(Transcribed page contents)
........
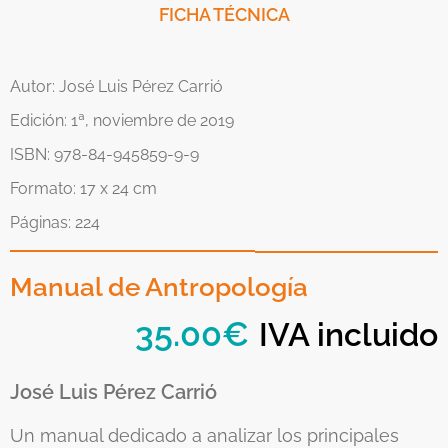
FICHA TÉCNICA
Autor: José Luis Pérez Carrió
Edición: 1ª, noviembre de 2019
ISBN: 978-84-945859-9-9
Formato: 17 x 24 cm
Páginas: 224
Manual de Antropología
35.00
€
IVA incluido
José Luis Pérez Carrió
Un manual dedicado a analizar los principales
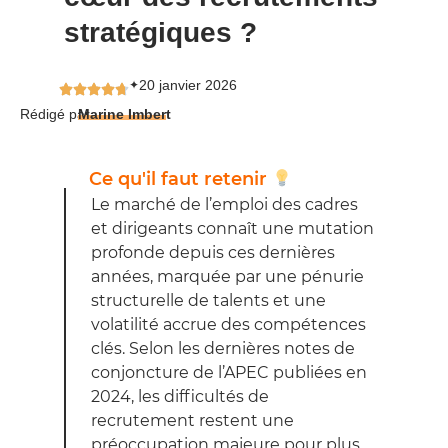
stratégiques ?
20 janvier 2026
✦
Rédigé par
Marine Imbert
Ce qu'il faut retenir
Le marché de l’emploi des cadres
et dirigeants connaît une mutation
profonde depuis ces dernières
années, marquée par une pénurie
structurelle de talents et une
volatilité accrue des compétences
clés. Selon les dernières notes de
conjoncture de l’APEC publiées en
2024, les difficultés de
recrutement restent une
préoccupation majeure pour plus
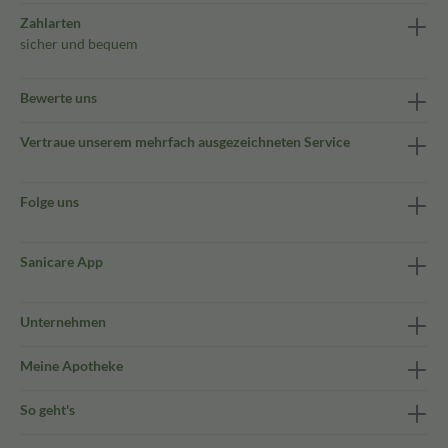
Zahlarten
sicher und bequem
Bewerte uns
Vertraue unserem mehrfach ausgezeichneten Service
Folge uns
Sanicare App
Unternehmen
Meine Apotheke
So geht's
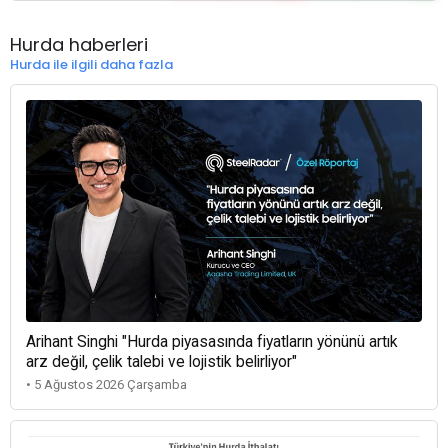
Hurda haberleri
Hurda ile ilgili daha fazla
Arihant Singhi "Hurda piyasasında fiyatların yönünü artık
arz değil, çelik talebi ve lojistik belirliyor"
• 5 Ağustos 2026 Çarşamba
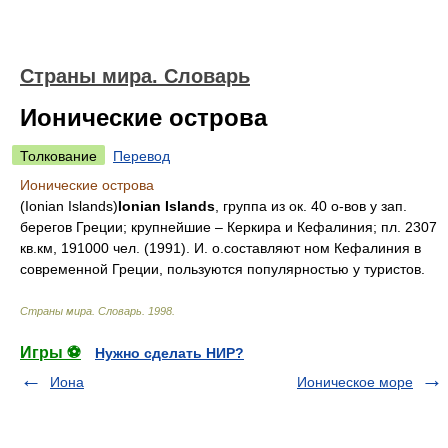
Страны мира. Словарь
Ионические острова
Толкование
Перевод
Ионические острова
(Ionian Islands)
Ionian Islands
, группа из ок. 40 о-вов у зап.
берегов Греции; крупнейшие – Керкира и Кефалиния; пл. 2307
кв.км, 191000 чел. (1991). И. о.составляют ном Кефалиния в
современной Греции, пользуются популярностью у туристов.
Страны мира. Словарь
.
1998
.
Игры ⚽
Нужно сделать НИР?
Иона
Ионическое море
........
## Directions
Filter the lines above so that only those with the string "Luis" remain, then copy them.

## Response to this task
Autor: José Luis Pérez Carrió
José Luis Pérez Carrió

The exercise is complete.